JAKARTA — Banyak orang kaget dengan Kejaksaan Agung (Kejagung) yang menetapkan Thomas Trikasih Lembong alias Tom Lembong terkait kasus impor gula di Kementerian Perdagangan periode 2015-2016 lalu. Hal itu mengingat rekam jejak Tom sendiri.
Diketahui bahwa Tom Lembong menjadi salah satu orang yang terkenal vokal menjadi lawan politik dari Presiden RI ke-7 Joko Widodo sekaligus Presiden Prabowo Subianto maupun Wakil Presiden Gibran Rakabuming Raka di Pilpres 2024.
Saat itu, ia berada di sisi yang berseberangan dengan Jokowi, Prabowo, maupun Gibran yang kini berkuasa di pemerintahan karena mendukung Anies Baswedan.

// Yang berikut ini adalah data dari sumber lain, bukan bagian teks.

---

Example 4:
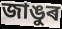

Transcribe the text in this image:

জাঙুৰ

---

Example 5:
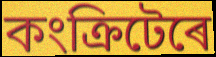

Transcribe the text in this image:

কংক্ৰিটেৰেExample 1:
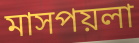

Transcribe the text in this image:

মাসপয়লা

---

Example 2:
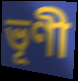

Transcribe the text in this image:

ভূণী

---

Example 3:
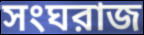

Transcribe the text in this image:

সংঘরাজ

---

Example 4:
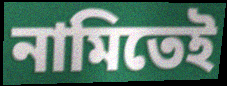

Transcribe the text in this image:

নামিতেই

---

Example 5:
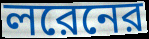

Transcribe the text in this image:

লরেনের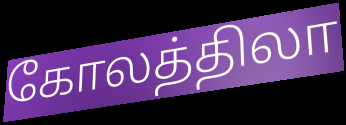
கோலத்திலாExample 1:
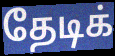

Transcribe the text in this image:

தேடிக்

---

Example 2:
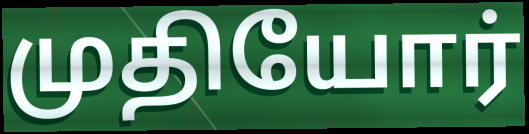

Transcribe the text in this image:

முதியோர்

Nama Tom Lembong sendiri mencuat saat dirinya disebut oleh Gibran dalam debat Pilpres 2024 saat beradu argumen dengan Muhaimin Iskandar (Cak Imin) yang saat itu merupakan Calon Wakil Presiden mendampingi Anies.
Mulanya, saat itu Cak Imin mengatakan bahwa pernyataan Gibran tak menjawab pertanyaannya soal pemerataan pembangunan di Indonesia. Menanggapi ulang hal itu, Gibran tak terima.

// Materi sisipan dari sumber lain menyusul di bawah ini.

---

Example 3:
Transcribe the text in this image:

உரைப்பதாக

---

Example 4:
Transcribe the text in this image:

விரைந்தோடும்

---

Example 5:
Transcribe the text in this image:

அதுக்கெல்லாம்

“Pemerataan pembangunan yang tidak lagi jawasentris, tapi Indonesia sentris, pembangunan IKN sebagai simbol transformasi pembangunan Indonesia, Papua dan lain-lain. Itu kan tadi sudah saya jawab,” sanggah Gibran.
“Intinya pembangunan tidak boleh lagi jawa sentris, harus lebih memperhatikan masyarakat terutama yang ada di luar jawa biar bisa merasakan akses konektivitas yang lebih baik lagi,” sambungnya.

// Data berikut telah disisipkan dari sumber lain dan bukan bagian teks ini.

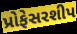
પ્રોફેસરશીપ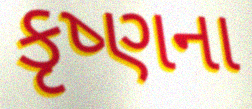
કૃષ્ણના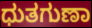
ಧುತಗುಣಾ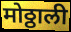
मोठ्ठाली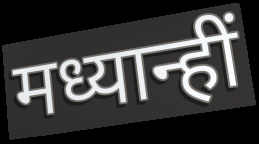
मध्यान्हींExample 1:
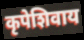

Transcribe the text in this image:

कृपेशिवाय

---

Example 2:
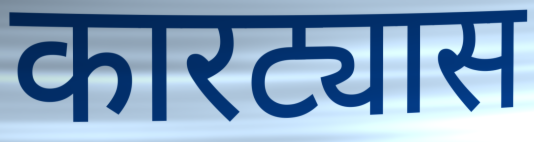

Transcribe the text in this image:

कारट्यास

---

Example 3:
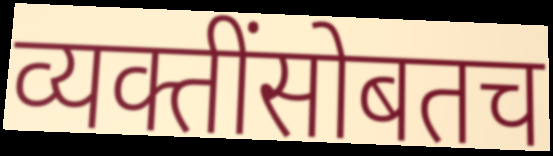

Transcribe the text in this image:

व्यक्तींसोबतच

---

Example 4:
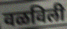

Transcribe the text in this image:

वळविली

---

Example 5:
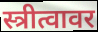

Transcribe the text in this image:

स्त्रीत्वावर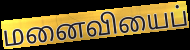
மனைவியைப்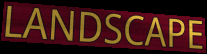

“Mungkin tadi gus Muhaimin juga tidak paham dengan pertanyaan yang diberikan ke saya. Mungkin itu kan dapat contekan dari pak Tom Lembong mungkin dia,” turur Gibran pada Minggu (21/1) lalu.
Serangan balik Tom Lembong
Setelah pernyataan Gibran soal Cak Imin yang diberi contekan oleh Tom Lembong, di sesi lainnya aksi itu kian memanas. Cak Imin menyebut tampaknya pihak Gibran rindu pada sosok Tom Lembong.